Page-level text extractions:
[Start of section]
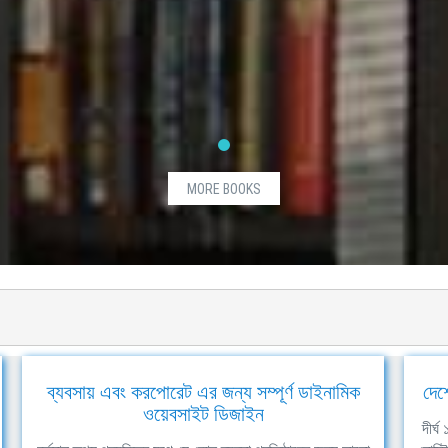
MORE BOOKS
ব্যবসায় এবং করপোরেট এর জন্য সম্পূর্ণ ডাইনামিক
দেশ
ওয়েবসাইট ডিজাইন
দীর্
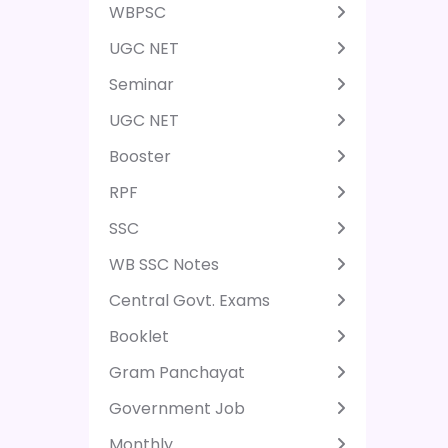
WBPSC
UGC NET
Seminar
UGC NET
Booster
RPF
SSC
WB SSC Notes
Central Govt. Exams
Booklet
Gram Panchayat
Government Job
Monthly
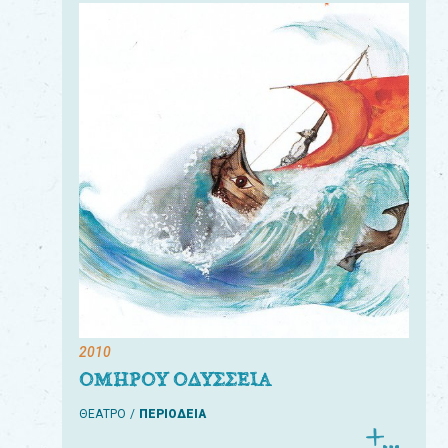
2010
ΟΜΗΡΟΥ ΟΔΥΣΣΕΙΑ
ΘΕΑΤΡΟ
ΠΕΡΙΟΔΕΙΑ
[End of section]
[Start of section]
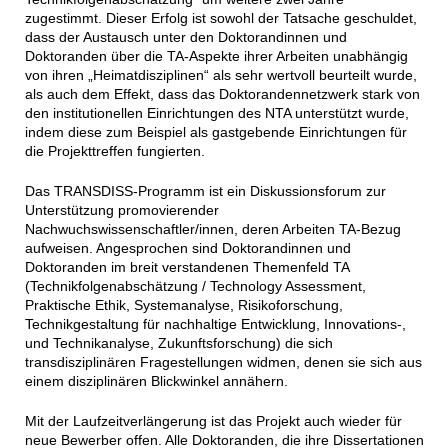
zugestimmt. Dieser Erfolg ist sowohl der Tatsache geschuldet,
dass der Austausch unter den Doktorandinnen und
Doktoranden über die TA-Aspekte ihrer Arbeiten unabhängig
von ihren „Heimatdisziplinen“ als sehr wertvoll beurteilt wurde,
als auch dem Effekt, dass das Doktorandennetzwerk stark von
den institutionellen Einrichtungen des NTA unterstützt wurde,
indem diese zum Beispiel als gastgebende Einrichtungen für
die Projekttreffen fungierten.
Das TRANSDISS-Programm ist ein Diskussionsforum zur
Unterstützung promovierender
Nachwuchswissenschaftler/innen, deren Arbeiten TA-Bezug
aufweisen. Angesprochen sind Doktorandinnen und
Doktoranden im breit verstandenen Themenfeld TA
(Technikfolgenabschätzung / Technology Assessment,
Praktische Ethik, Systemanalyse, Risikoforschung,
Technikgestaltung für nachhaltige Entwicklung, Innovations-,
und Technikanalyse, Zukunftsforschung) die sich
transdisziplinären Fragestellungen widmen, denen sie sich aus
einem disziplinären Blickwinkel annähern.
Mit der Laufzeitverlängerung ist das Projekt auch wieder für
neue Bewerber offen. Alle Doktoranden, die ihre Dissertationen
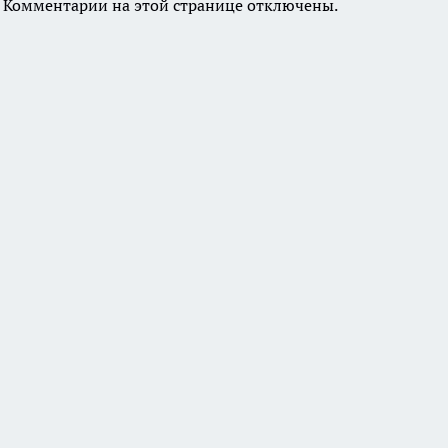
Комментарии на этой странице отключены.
[End of section]
[Start of section]
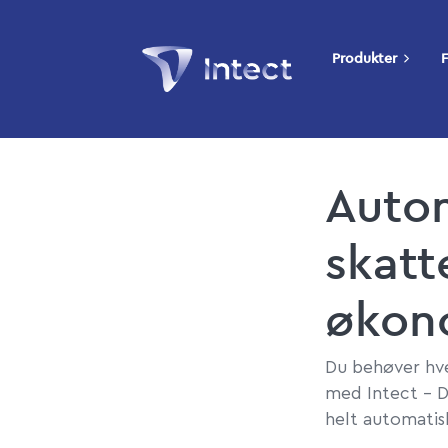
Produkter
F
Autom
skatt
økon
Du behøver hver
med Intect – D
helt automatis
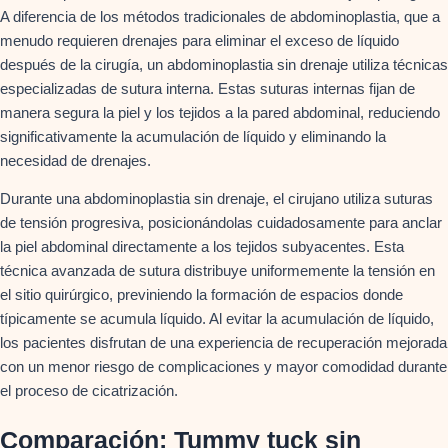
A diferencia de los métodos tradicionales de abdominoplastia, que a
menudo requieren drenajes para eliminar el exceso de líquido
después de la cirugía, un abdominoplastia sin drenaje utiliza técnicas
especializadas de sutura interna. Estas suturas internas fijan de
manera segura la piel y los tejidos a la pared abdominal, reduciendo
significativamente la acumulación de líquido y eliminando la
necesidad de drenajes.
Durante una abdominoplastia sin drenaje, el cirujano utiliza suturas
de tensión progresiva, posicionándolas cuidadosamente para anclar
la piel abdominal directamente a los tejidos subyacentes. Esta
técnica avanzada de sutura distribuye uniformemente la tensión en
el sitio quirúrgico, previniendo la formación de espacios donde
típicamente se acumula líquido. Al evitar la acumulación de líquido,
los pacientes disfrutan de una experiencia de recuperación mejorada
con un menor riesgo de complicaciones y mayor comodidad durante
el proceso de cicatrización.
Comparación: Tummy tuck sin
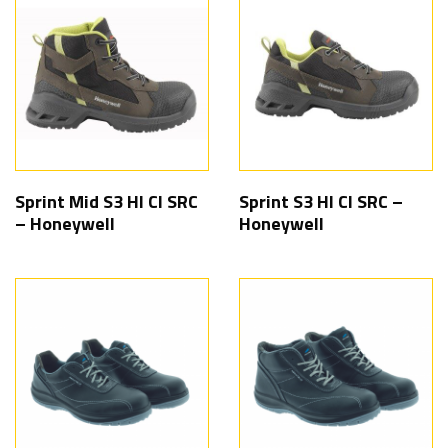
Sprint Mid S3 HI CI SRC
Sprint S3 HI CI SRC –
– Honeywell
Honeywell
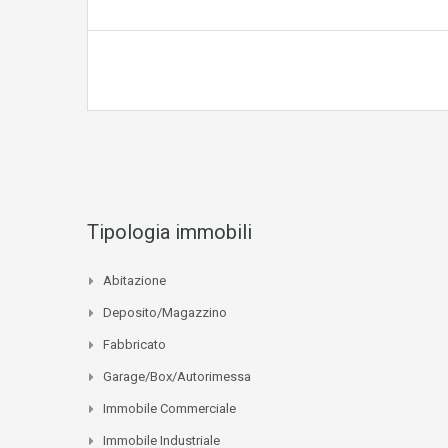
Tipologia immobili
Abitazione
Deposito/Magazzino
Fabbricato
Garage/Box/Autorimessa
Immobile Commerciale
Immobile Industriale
[End of section]
Your answer should consist of every line from the entries that holds "tensión".

▶ _SOLUTION_:
de tensión progresiva, posicionándolas cuidadosamente para anclar
técnica avanzada de sutura distribuye uniformemente la tensión en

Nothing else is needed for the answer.